Die Scheidung mittels der Absicht | Sh. Muhammad ad-Dadaw

Moderator: Scheich, kann die Scheidung nur durch die Absicht allein gültig sein? Man beabsichtigt mit dem Herzen sich von der Ehefrau zu scheiden, ohne dabei etwas auszusprechen.

Scheich Muhammad al-Hassan al-Dadaw: Nein, eine solche Scheidung ist ungültig. Denn die Absicht ist eine Tat des Herzens. Solche Taten haben keine Auswirkungen auf Verträge. Verträge setzen nämlich zwei Parteien voraus und die abgegebene Erklärung muss die andere Partei erreichen.

Moderator: Allah sagte doch: „…Und ob ihr offenlegt, was in euch selbst ist, oder es verbergt, Allah wird euch dafür zur Rechenschaft ziehen…“ (2:284)

Dadaw: Dieser Koranvers wurde abrogiert (aufgehoben).

Moderator: Wodurch?

Dadaw: Durch den darauffolgenden Teil. Als sie „Wir hören und gehorchen“ sagten, offenbarte Allah : „Allah erlegt keiner Seele mehr auf, als sie zu leisten vermag. Ihr kommt (nur) zu, was sie verdient hat, und angelastet wird ihr (nur), was sie verdient hat.“ (2:285–286)

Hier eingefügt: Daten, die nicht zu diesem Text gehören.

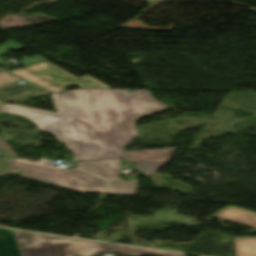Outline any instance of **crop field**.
Here are the masks:
<instances>
[{
  "label": "crop field",
  "instance_id": "11",
  "mask_svg": "<svg viewBox=\"0 0 256 256\" xmlns=\"http://www.w3.org/2000/svg\"><path fill=\"white\" fill-rule=\"evenodd\" d=\"M137 188V180L130 182H110L108 183V194H121V195H132L135 193Z\"/></svg>",
  "mask_w": 256,
  "mask_h": 256
},
{
  "label": "crop field",
  "instance_id": "14",
  "mask_svg": "<svg viewBox=\"0 0 256 256\" xmlns=\"http://www.w3.org/2000/svg\"><path fill=\"white\" fill-rule=\"evenodd\" d=\"M15 161H17V162H23V163H29V164H35V165H41V166H43V164H46L47 167H52V168H56V169H63V170H65L64 168L53 166V165H52V161H50V160H45V159H41V160L38 161V162H30V161L19 160V159H16Z\"/></svg>",
  "mask_w": 256,
  "mask_h": 256
},
{
  "label": "crop field",
  "instance_id": "13",
  "mask_svg": "<svg viewBox=\"0 0 256 256\" xmlns=\"http://www.w3.org/2000/svg\"><path fill=\"white\" fill-rule=\"evenodd\" d=\"M20 80L19 78L11 75L10 73L4 71V72H0V87L5 85V84H9L11 82ZM0 104H3V102H0Z\"/></svg>",
  "mask_w": 256,
  "mask_h": 256
},
{
  "label": "crop field",
  "instance_id": "15",
  "mask_svg": "<svg viewBox=\"0 0 256 256\" xmlns=\"http://www.w3.org/2000/svg\"><path fill=\"white\" fill-rule=\"evenodd\" d=\"M5 153H7V152L0 150V156H2Z\"/></svg>",
  "mask_w": 256,
  "mask_h": 256
},
{
  "label": "crop field",
  "instance_id": "9",
  "mask_svg": "<svg viewBox=\"0 0 256 256\" xmlns=\"http://www.w3.org/2000/svg\"><path fill=\"white\" fill-rule=\"evenodd\" d=\"M9 85H11L12 88L4 87L2 89L4 91L0 90V100L3 101L4 103H7V101L14 99L16 95L28 93V92H38L43 95L52 94L39 86H31L29 83L23 84L25 86L24 88H22L23 87L22 85H18L17 82H14ZM14 85H17V87H14Z\"/></svg>",
  "mask_w": 256,
  "mask_h": 256
},
{
  "label": "crop field",
  "instance_id": "3",
  "mask_svg": "<svg viewBox=\"0 0 256 256\" xmlns=\"http://www.w3.org/2000/svg\"><path fill=\"white\" fill-rule=\"evenodd\" d=\"M42 59L44 58L37 55L20 61V63L25 66ZM9 71L52 93L64 91L67 86L71 85H78L82 89H112L90 75L77 78L62 69H56L52 63L45 59L34 65Z\"/></svg>",
  "mask_w": 256,
  "mask_h": 256
},
{
  "label": "crop field",
  "instance_id": "10",
  "mask_svg": "<svg viewBox=\"0 0 256 256\" xmlns=\"http://www.w3.org/2000/svg\"><path fill=\"white\" fill-rule=\"evenodd\" d=\"M112 248H113V252L115 253H120V254H125L130 256H140L142 254L154 255V256H184L181 254L159 252V251L124 247V246H117V245H112Z\"/></svg>",
  "mask_w": 256,
  "mask_h": 256
},
{
  "label": "crop field",
  "instance_id": "16",
  "mask_svg": "<svg viewBox=\"0 0 256 256\" xmlns=\"http://www.w3.org/2000/svg\"><path fill=\"white\" fill-rule=\"evenodd\" d=\"M0 71H3V69L0 68Z\"/></svg>",
  "mask_w": 256,
  "mask_h": 256
},
{
  "label": "crop field",
  "instance_id": "7",
  "mask_svg": "<svg viewBox=\"0 0 256 256\" xmlns=\"http://www.w3.org/2000/svg\"><path fill=\"white\" fill-rule=\"evenodd\" d=\"M78 168L97 175L105 180H118L120 172V161L119 159H111L98 162H81L77 163ZM88 164V165H85ZM106 165H109L106 167Z\"/></svg>",
  "mask_w": 256,
  "mask_h": 256
},
{
  "label": "crop field",
  "instance_id": "8",
  "mask_svg": "<svg viewBox=\"0 0 256 256\" xmlns=\"http://www.w3.org/2000/svg\"><path fill=\"white\" fill-rule=\"evenodd\" d=\"M0 256H23L13 231L0 229Z\"/></svg>",
  "mask_w": 256,
  "mask_h": 256
},
{
  "label": "crop field",
  "instance_id": "1",
  "mask_svg": "<svg viewBox=\"0 0 256 256\" xmlns=\"http://www.w3.org/2000/svg\"><path fill=\"white\" fill-rule=\"evenodd\" d=\"M52 96L57 114L9 104L0 105V112L22 115L39 130L54 133L77 162L124 157L121 148L137 134L134 121L167 110L145 90H76Z\"/></svg>",
  "mask_w": 256,
  "mask_h": 256
},
{
  "label": "crop field",
  "instance_id": "6",
  "mask_svg": "<svg viewBox=\"0 0 256 256\" xmlns=\"http://www.w3.org/2000/svg\"><path fill=\"white\" fill-rule=\"evenodd\" d=\"M177 148L124 152L127 162H137L135 167L146 175H155L158 169L168 163Z\"/></svg>",
  "mask_w": 256,
  "mask_h": 256
},
{
  "label": "crop field",
  "instance_id": "12",
  "mask_svg": "<svg viewBox=\"0 0 256 256\" xmlns=\"http://www.w3.org/2000/svg\"><path fill=\"white\" fill-rule=\"evenodd\" d=\"M21 48H22V46L14 43L12 41L6 42V43L0 45V56L6 54L7 53L6 51L9 50V49L17 51V50H19ZM2 63H5V61L0 59V64H2Z\"/></svg>",
  "mask_w": 256,
  "mask_h": 256
},
{
  "label": "crop field",
  "instance_id": "4",
  "mask_svg": "<svg viewBox=\"0 0 256 256\" xmlns=\"http://www.w3.org/2000/svg\"><path fill=\"white\" fill-rule=\"evenodd\" d=\"M17 171L24 172V174L16 173ZM9 173L55 184L83 193H103L105 186L104 180L95 178L77 169L73 171H58L13 162Z\"/></svg>",
  "mask_w": 256,
  "mask_h": 256
},
{
  "label": "crop field",
  "instance_id": "5",
  "mask_svg": "<svg viewBox=\"0 0 256 256\" xmlns=\"http://www.w3.org/2000/svg\"><path fill=\"white\" fill-rule=\"evenodd\" d=\"M213 217L256 228V212L228 206ZM236 256H256V237H234Z\"/></svg>",
  "mask_w": 256,
  "mask_h": 256
},
{
  "label": "crop field",
  "instance_id": "2",
  "mask_svg": "<svg viewBox=\"0 0 256 256\" xmlns=\"http://www.w3.org/2000/svg\"><path fill=\"white\" fill-rule=\"evenodd\" d=\"M24 256H94L108 244L14 231Z\"/></svg>",
  "mask_w": 256,
  "mask_h": 256
}]
</instances>
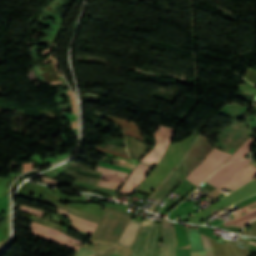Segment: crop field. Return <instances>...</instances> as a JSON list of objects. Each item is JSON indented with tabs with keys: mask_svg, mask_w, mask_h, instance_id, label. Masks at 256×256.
I'll list each match as a JSON object with an SVG mask.
<instances>
[{
	"mask_svg": "<svg viewBox=\"0 0 256 256\" xmlns=\"http://www.w3.org/2000/svg\"><path fill=\"white\" fill-rule=\"evenodd\" d=\"M58 209V208H57ZM59 212H62L66 214L67 217H69L73 228L78 229L80 231L86 232L91 234V232L94 230V228L97 226V223L90 222L87 220H84L82 218H79L75 215H72L62 209H58Z\"/></svg>",
	"mask_w": 256,
	"mask_h": 256,
	"instance_id": "3316defc",
	"label": "crop field"
},
{
	"mask_svg": "<svg viewBox=\"0 0 256 256\" xmlns=\"http://www.w3.org/2000/svg\"><path fill=\"white\" fill-rule=\"evenodd\" d=\"M242 81L246 82L247 84L239 85V89L244 92L254 93L256 94V88L251 83L243 79Z\"/></svg>",
	"mask_w": 256,
	"mask_h": 256,
	"instance_id": "92a150f3",
	"label": "crop field"
},
{
	"mask_svg": "<svg viewBox=\"0 0 256 256\" xmlns=\"http://www.w3.org/2000/svg\"><path fill=\"white\" fill-rule=\"evenodd\" d=\"M253 219H256V210L248 212L234 220L222 223V225L237 226L243 222L246 224L247 222H249ZM245 224H242L239 227H244Z\"/></svg>",
	"mask_w": 256,
	"mask_h": 256,
	"instance_id": "d9b57169",
	"label": "crop field"
},
{
	"mask_svg": "<svg viewBox=\"0 0 256 256\" xmlns=\"http://www.w3.org/2000/svg\"><path fill=\"white\" fill-rule=\"evenodd\" d=\"M30 227L34 228V229H37L39 231L48 233L50 235H53V236H56V237L68 240V241H69V238H70L69 236L65 235L64 233H62L60 231H57V230H54V229H51V228H48V227H45V226L33 223V222L31 223Z\"/></svg>",
	"mask_w": 256,
	"mask_h": 256,
	"instance_id": "4a817a6b",
	"label": "crop field"
},
{
	"mask_svg": "<svg viewBox=\"0 0 256 256\" xmlns=\"http://www.w3.org/2000/svg\"><path fill=\"white\" fill-rule=\"evenodd\" d=\"M250 242L256 244L255 242H252V241H250Z\"/></svg>",
	"mask_w": 256,
	"mask_h": 256,
	"instance_id": "120bbe31",
	"label": "crop field"
},
{
	"mask_svg": "<svg viewBox=\"0 0 256 256\" xmlns=\"http://www.w3.org/2000/svg\"><path fill=\"white\" fill-rule=\"evenodd\" d=\"M229 156L231 154L220 152L214 148L204 162L195 168L186 178L199 185L204 179L221 167Z\"/></svg>",
	"mask_w": 256,
	"mask_h": 256,
	"instance_id": "8a807250",
	"label": "crop field"
},
{
	"mask_svg": "<svg viewBox=\"0 0 256 256\" xmlns=\"http://www.w3.org/2000/svg\"><path fill=\"white\" fill-rule=\"evenodd\" d=\"M250 162L251 160L244 159L242 161L225 164L209 179H207L206 182L217 187L225 180H227L229 177H231L232 175L240 171L242 168H244Z\"/></svg>",
	"mask_w": 256,
	"mask_h": 256,
	"instance_id": "412701ff",
	"label": "crop field"
},
{
	"mask_svg": "<svg viewBox=\"0 0 256 256\" xmlns=\"http://www.w3.org/2000/svg\"><path fill=\"white\" fill-rule=\"evenodd\" d=\"M95 148L100 149V150H103V151H106V152H109V153H112V154H115V155H118V156H121V157H124V158H127V159H130V158L127 157V156L121 155V154L116 153V152H113V151H109V150H106V149H101V148H99V147H97V146H95Z\"/></svg>",
	"mask_w": 256,
	"mask_h": 256,
	"instance_id": "ae1a2a85",
	"label": "crop field"
},
{
	"mask_svg": "<svg viewBox=\"0 0 256 256\" xmlns=\"http://www.w3.org/2000/svg\"><path fill=\"white\" fill-rule=\"evenodd\" d=\"M108 117L111 120H114L116 124L121 126L124 129L126 134L136 136V137L142 139L141 132L135 123H133L131 121L129 123H127V121H129V120H125V119H121V118H117V117H113V116H109V115H108ZM125 127H128L131 130H127Z\"/></svg>",
	"mask_w": 256,
	"mask_h": 256,
	"instance_id": "d1516ede",
	"label": "crop field"
},
{
	"mask_svg": "<svg viewBox=\"0 0 256 256\" xmlns=\"http://www.w3.org/2000/svg\"><path fill=\"white\" fill-rule=\"evenodd\" d=\"M173 132L174 131H172V128H168L160 125L158 130L155 133L156 143L154 145L152 152L150 154L148 153L142 159L141 162H145L153 165L158 163L171 141Z\"/></svg>",
	"mask_w": 256,
	"mask_h": 256,
	"instance_id": "ac0d7876",
	"label": "crop field"
},
{
	"mask_svg": "<svg viewBox=\"0 0 256 256\" xmlns=\"http://www.w3.org/2000/svg\"><path fill=\"white\" fill-rule=\"evenodd\" d=\"M31 234L34 235V236L40 237L42 239H45V240H48V241H51V242L69 247V248H73V249H76V250H78L80 248V246L74 245L72 243L66 242L64 240L58 239L56 237L50 236L48 234L39 232V231L34 230V229H32Z\"/></svg>",
	"mask_w": 256,
	"mask_h": 256,
	"instance_id": "cbeb9de0",
	"label": "crop field"
},
{
	"mask_svg": "<svg viewBox=\"0 0 256 256\" xmlns=\"http://www.w3.org/2000/svg\"><path fill=\"white\" fill-rule=\"evenodd\" d=\"M205 251L192 253V256H213V251L210 247L208 238L202 235Z\"/></svg>",
	"mask_w": 256,
	"mask_h": 256,
	"instance_id": "bc2a9ffb",
	"label": "crop field"
},
{
	"mask_svg": "<svg viewBox=\"0 0 256 256\" xmlns=\"http://www.w3.org/2000/svg\"><path fill=\"white\" fill-rule=\"evenodd\" d=\"M175 238L173 235L172 224L163 221V245L161 256H174Z\"/></svg>",
	"mask_w": 256,
	"mask_h": 256,
	"instance_id": "d8731c3e",
	"label": "crop field"
},
{
	"mask_svg": "<svg viewBox=\"0 0 256 256\" xmlns=\"http://www.w3.org/2000/svg\"><path fill=\"white\" fill-rule=\"evenodd\" d=\"M101 179L116 182V183H120V184H122L123 181L125 180V178H123V177H119V176L111 175V174H106V173H104V175L102 176Z\"/></svg>",
	"mask_w": 256,
	"mask_h": 256,
	"instance_id": "214f88e0",
	"label": "crop field"
},
{
	"mask_svg": "<svg viewBox=\"0 0 256 256\" xmlns=\"http://www.w3.org/2000/svg\"><path fill=\"white\" fill-rule=\"evenodd\" d=\"M114 248H115V247H114ZM114 248H112V249H110V250H107V251H105V252H103V253H97L96 256H110Z\"/></svg>",
	"mask_w": 256,
	"mask_h": 256,
	"instance_id": "eef30255",
	"label": "crop field"
},
{
	"mask_svg": "<svg viewBox=\"0 0 256 256\" xmlns=\"http://www.w3.org/2000/svg\"><path fill=\"white\" fill-rule=\"evenodd\" d=\"M74 186H78V187H81V188H85V189H88V190H95L97 192H103L105 194H108L110 196H114L116 190L114 189H109V188H104V187H97V186H94V185H91V184H88V183H85V182H81V181H78L76 180V182L74 183Z\"/></svg>",
	"mask_w": 256,
	"mask_h": 256,
	"instance_id": "733c2abd",
	"label": "crop field"
},
{
	"mask_svg": "<svg viewBox=\"0 0 256 256\" xmlns=\"http://www.w3.org/2000/svg\"><path fill=\"white\" fill-rule=\"evenodd\" d=\"M71 242H74V243H77V244H82V241H80V240H78V239H75V238H73L72 237V239H71Z\"/></svg>",
	"mask_w": 256,
	"mask_h": 256,
	"instance_id": "1d83c4d3",
	"label": "crop field"
},
{
	"mask_svg": "<svg viewBox=\"0 0 256 256\" xmlns=\"http://www.w3.org/2000/svg\"><path fill=\"white\" fill-rule=\"evenodd\" d=\"M248 110H249V108H242L235 104H232V105L226 104L224 106V108L222 110L218 111L217 113L227 116L231 119L237 120V119L243 117L247 113Z\"/></svg>",
	"mask_w": 256,
	"mask_h": 256,
	"instance_id": "28ad6ade",
	"label": "crop field"
},
{
	"mask_svg": "<svg viewBox=\"0 0 256 256\" xmlns=\"http://www.w3.org/2000/svg\"><path fill=\"white\" fill-rule=\"evenodd\" d=\"M95 254H96V252H92L86 248L81 247L78 250L76 256H94Z\"/></svg>",
	"mask_w": 256,
	"mask_h": 256,
	"instance_id": "a9b5d70f",
	"label": "crop field"
},
{
	"mask_svg": "<svg viewBox=\"0 0 256 256\" xmlns=\"http://www.w3.org/2000/svg\"><path fill=\"white\" fill-rule=\"evenodd\" d=\"M151 220L145 219L128 256H144Z\"/></svg>",
	"mask_w": 256,
	"mask_h": 256,
	"instance_id": "f4fd0767",
	"label": "crop field"
},
{
	"mask_svg": "<svg viewBox=\"0 0 256 256\" xmlns=\"http://www.w3.org/2000/svg\"><path fill=\"white\" fill-rule=\"evenodd\" d=\"M140 225L141 222L131 220L125 234L123 235L118 245L130 246Z\"/></svg>",
	"mask_w": 256,
	"mask_h": 256,
	"instance_id": "22f410ed",
	"label": "crop field"
},
{
	"mask_svg": "<svg viewBox=\"0 0 256 256\" xmlns=\"http://www.w3.org/2000/svg\"><path fill=\"white\" fill-rule=\"evenodd\" d=\"M42 175L51 176V177H53V178L56 179L59 174H58V173L51 172V171H48V172H46V173H44V174H42Z\"/></svg>",
	"mask_w": 256,
	"mask_h": 256,
	"instance_id": "750c4746",
	"label": "crop field"
},
{
	"mask_svg": "<svg viewBox=\"0 0 256 256\" xmlns=\"http://www.w3.org/2000/svg\"><path fill=\"white\" fill-rule=\"evenodd\" d=\"M162 223H153L145 256H160Z\"/></svg>",
	"mask_w": 256,
	"mask_h": 256,
	"instance_id": "e52e79f7",
	"label": "crop field"
},
{
	"mask_svg": "<svg viewBox=\"0 0 256 256\" xmlns=\"http://www.w3.org/2000/svg\"><path fill=\"white\" fill-rule=\"evenodd\" d=\"M256 175V168L249 165L242 169L240 172H238L236 175H234L232 178H230L228 181H226L224 184H222L217 189H221L224 186L230 188V189H236L240 187L241 185L248 182L250 179L254 178Z\"/></svg>",
	"mask_w": 256,
	"mask_h": 256,
	"instance_id": "dd49c442",
	"label": "crop field"
},
{
	"mask_svg": "<svg viewBox=\"0 0 256 256\" xmlns=\"http://www.w3.org/2000/svg\"><path fill=\"white\" fill-rule=\"evenodd\" d=\"M199 138V134L196 137V139L194 140L193 144L191 145V147L194 145V143L197 141V139ZM191 147L188 149V151L191 149ZM188 151L184 154V156L182 157L181 161L183 160V158L186 156V154L188 153ZM181 161L174 167V169L169 173V175L159 184V186L176 170V168L179 166V164L181 163ZM158 186V187H159Z\"/></svg>",
	"mask_w": 256,
	"mask_h": 256,
	"instance_id": "730fd06b",
	"label": "crop field"
},
{
	"mask_svg": "<svg viewBox=\"0 0 256 256\" xmlns=\"http://www.w3.org/2000/svg\"><path fill=\"white\" fill-rule=\"evenodd\" d=\"M98 171H102V172H107V173H112V174H116V175H120V176H124L127 177V173H123V172H119V171H115V170H111V169H107V168H103V167H97Z\"/></svg>",
	"mask_w": 256,
	"mask_h": 256,
	"instance_id": "00972430",
	"label": "crop field"
},
{
	"mask_svg": "<svg viewBox=\"0 0 256 256\" xmlns=\"http://www.w3.org/2000/svg\"><path fill=\"white\" fill-rule=\"evenodd\" d=\"M182 181L180 169L173 173V175L160 187L158 188L150 197L153 199H163V197L168 194L174 187H176Z\"/></svg>",
	"mask_w": 256,
	"mask_h": 256,
	"instance_id": "5a996713",
	"label": "crop field"
},
{
	"mask_svg": "<svg viewBox=\"0 0 256 256\" xmlns=\"http://www.w3.org/2000/svg\"><path fill=\"white\" fill-rule=\"evenodd\" d=\"M48 202L51 203L52 205H54L55 207H59V208L68 210V211H70V212H72V213H74V214H76V215H78V216H80V217L87 218V219L92 220V221H95V222H97V223H99L100 220H101V218L92 216V215H90V214H88V213H85V212L79 210V209H75V208H72V207L64 206V205H62V204H59V203H57V202L50 201V200H48Z\"/></svg>",
	"mask_w": 256,
	"mask_h": 256,
	"instance_id": "5142ce71",
	"label": "crop field"
},
{
	"mask_svg": "<svg viewBox=\"0 0 256 256\" xmlns=\"http://www.w3.org/2000/svg\"><path fill=\"white\" fill-rule=\"evenodd\" d=\"M111 256H114V255H111Z\"/></svg>",
	"mask_w": 256,
	"mask_h": 256,
	"instance_id": "d32e631a",
	"label": "crop field"
},
{
	"mask_svg": "<svg viewBox=\"0 0 256 256\" xmlns=\"http://www.w3.org/2000/svg\"><path fill=\"white\" fill-rule=\"evenodd\" d=\"M212 149L209 142L205 138L200 137L189 155L182 162L184 166L183 174L187 175L194 167L200 164ZM200 159H202V161H199Z\"/></svg>",
	"mask_w": 256,
	"mask_h": 256,
	"instance_id": "34b2d1b8",
	"label": "crop field"
},
{
	"mask_svg": "<svg viewBox=\"0 0 256 256\" xmlns=\"http://www.w3.org/2000/svg\"><path fill=\"white\" fill-rule=\"evenodd\" d=\"M20 210L24 211V212H27V213H30V214H33V215L40 216V217L44 213L43 211L35 210V209L24 207V206H21Z\"/></svg>",
	"mask_w": 256,
	"mask_h": 256,
	"instance_id": "dafd665d",
	"label": "crop field"
},
{
	"mask_svg": "<svg viewBox=\"0 0 256 256\" xmlns=\"http://www.w3.org/2000/svg\"><path fill=\"white\" fill-rule=\"evenodd\" d=\"M98 186H105V187H110V188H114V189H117L120 187L119 184H115V183H111V182H107V181H103V180H100V182L98 183Z\"/></svg>",
	"mask_w": 256,
	"mask_h": 256,
	"instance_id": "4177f3b9",
	"label": "crop field"
},
{
	"mask_svg": "<svg viewBox=\"0 0 256 256\" xmlns=\"http://www.w3.org/2000/svg\"><path fill=\"white\" fill-rule=\"evenodd\" d=\"M246 208H247L249 211L256 209V202L253 203V204H251V205L246 206Z\"/></svg>",
	"mask_w": 256,
	"mask_h": 256,
	"instance_id": "bd1437ed",
	"label": "crop field"
},
{
	"mask_svg": "<svg viewBox=\"0 0 256 256\" xmlns=\"http://www.w3.org/2000/svg\"><path fill=\"white\" fill-rule=\"evenodd\" d=\"M41 177H43V176H41ZM42 181L46 182V183L53 184V185H55V183H56V181H54V180H52L50 178H47V177H43Z\"/></svg>",
	"mask_w": 256,
	"mask_h": 256,
	"instance_id": "d3111659",
	"label": "crop field"
}]
</instances>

Moderator: Was nicht abrogiert wurde, ist der Hadith (des Propheten ﷺ):

إِنَّ اللَّهَ تَجَاوَزَ عَنْ أُمَّتِي كُلَّ شَىْءٍ حَدَّثَتْ بِهِ أَنْفُسَهَا مَا لَمْ تَكَلَّمْ بِهِ أَوْ تَعْمَلْ

„Allah sieht von meiner Umma von dem ab, was sie (die Menschen) in ihren Gedanken haben, solange sie hiervon nichts aussprechen oder in die Tat umsetzen.“[1]

Dadaw: Allah sieht also hiervon ab.

Moderator: Das heißt, der Scheidungsausspruch ist ungültig?

Dadaw: Genau.

Moderator: Ibn Qudāma sagte:

الطلاق لا يقع إلا بلفظ فلو نواه بقلبه من غير لفظ لم يقع في قول عامة أهل العلم

„Die Scheidung ist nur durch Ausspruch gültig. Wenn er (der Mann) sie mittels seines Herzens beabsichtigt, so sieht ihn die Allgemeinheit der Leute des Wissens als ungültig an.“[2]

Dadaw: Genau, entscheidend sind die entsprechenden Worte mit der Absicht zusammen.

Moderator: Was ist eure Meinung, Scheich, über das Stehenbleiben in dieser Angelegenheit, so wie es Ibn Sīrīn tat? Er wurde von jemanden, der mittels seines Herzens eine Scheidung beabsichtigte, gefragt. So sagte er: „Wusste es denn Allah nicht?“ „Doch“, antwortete der Fragesteller. „So werde ich hierzu nichts sagen“, entgegnete Ibn Sīrīn.[3]

Dadaw: Dies ist jedoch nicht bindend. Denn es würde ja dann heißen, dass all die Einflüsterungen des Menschen, seien sie Unglaube, Ungehorsam, Schändliches etc., auch Gültigkeit besäßen. Dies ist jedoch nicht der Fall.

[1] Sahih al-Buchārī, Kapitel 68, Hadithnr. 5269; Sahih Muslim, Kapitel 1, Hadithnr. 127; Sunan Abī Dāwūd, Kapitel 13, Hadithnr. 2209; Jāmiʿ al-Tirmiḏī, Kapitel 13, Hadithnr. 1183; Sunan al-Nasāʾī, Kapitel 27, Hadithnr. 3433 ff.

[2] Al-Maqdisī, Al-Muġnī, Band 10, Seite 355, Edition: Dār ʿĀlam al-Kutub.

[3] Al-Jauzīya, Zād al-maʿād fī hadī ḫair al-ʿibād, Seite 815, Edition: Muʾassasat al-Risāla.